Tout ce que je veux, c’est simplement des études avec de la place pour la réflexion“, a expliqué à l’AFP Christina Stark, 35 ans. Ancienne artiste en reconversion professionnelle, elle étudie la linguistique et la philosophie. Comme beaucoup, elle juge les nouveaux programmes licence-master trop lourds et incompatibles avec une activité parallèle, alors qu’un tiers des étudiants travaillent pour financer leurs études.
Achim Gerhardt, ethnologue en herbe âgé de 22 ans, s’inquiète d’une „machine éducative qui transforme les étudiants en produits de consommation“ non créatifs.
Pour la ministre fédérale de l’Education Annette Schavan, l’Allemagne n’a fait que mettre en place „ce qui est depuis longtemps la tradition dans bien d’autres pays“.

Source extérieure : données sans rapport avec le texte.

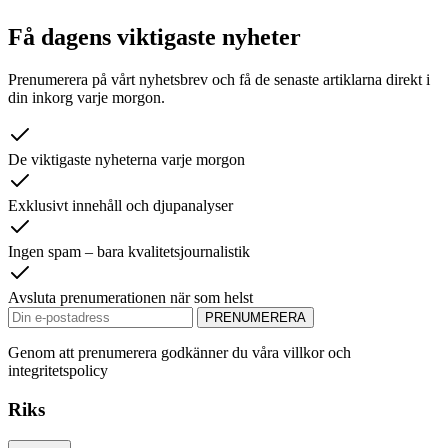
Få dagens viktigaste nyheter
Prenumerera på vårt nyhetsbrev och få de senaste artiklarna direkt i
din inkorg varje morgon.
De viktigaste nyheterna varje morgon
Exklusivt innehåll och djupanalyser
Ingen spam – bara kvalitetsjournalistik
Avsluta prenumerationen när som helst
PRENUMERERA
Genom att prenumerera godkänner du våra villkor och
integritetspolicy
Riks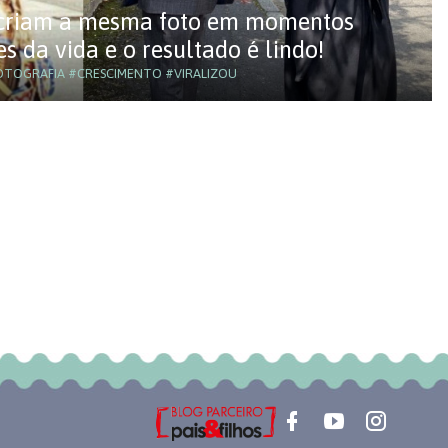
recriam a mesma foto em momentos
s da vida e o resultado é lindo!
OTOGRAFIA
#CRESCIMENTO
#VIRALIZOU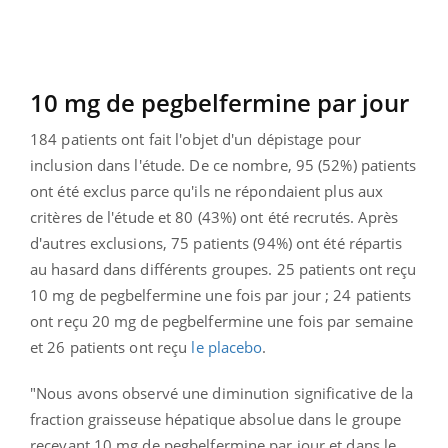
10 mg de pegbelfermine par jour
184 patients ont fait l'objet d'un dépistage pour
inclusion dans l'étude. De ce nombre, 95 (52%) patients
ont été exclus parce qu'ils ne répondaient plus aux
critères de l'étude et 80 (43%) ont été recrutés. Après
d'autres exclusions, 75 patients (94%) ont été répartis
au hasard dans différents groupes. 25 patients ont reçu
10 mg de pegbelfermine une fois par jour ; 24 patients
ont reçu 20 mg de pegbelfermine une fois par semaine
et 26 patients ont reçu
le placebo
.
"Nous avons observé une diminution significative de la
fraction graisseuse hépatique absolue dans le groupe
recevant 10 mg de pegbelfermine par jour et dans le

Mais les étudiants dénoncent aussi les maux chroniques de l’éducation allemande: amphithéâtres bondés, filières engorgées, inégalités d’un système à plusieurs vitesses, sous-financement. „Il faut mettre plus d’argent dans l’éducation, sinon dans 50 ans plus personne ne considérera l’Allemagne comme un haut-lieu de la recherche“, estime Lehnert Willi, 26 ans, qui étudie l’agronomie.
Les étudiants réclament l’abolition totale des frais d’inscription, davantage d’argent public et de bourses (510.000 étudiants en touchent actuellement), moins de sélection et un droit de regard dans la gestion des établissements.
En juin, une première „grève de l’éducation“ avait mobilisé 230.000 étudiants et lycéens simultanément dans 70 villes, rare démonstration d’unité dans l’Allemagne fédérale où l’éducation est l’affaire des Länder. Ceux-ci ont déjà convenu en octobre de la possibilité d’étirer sur huit semestres certains cursus de licence. Reste à traduire en actes ces intentions.
Le gouvernement compte réfléchir en décembre avec eux à la manière d’injecter comme promis 7% du PIB dans l’éducation d’ici à 2015, alors même que les caisses sont vides.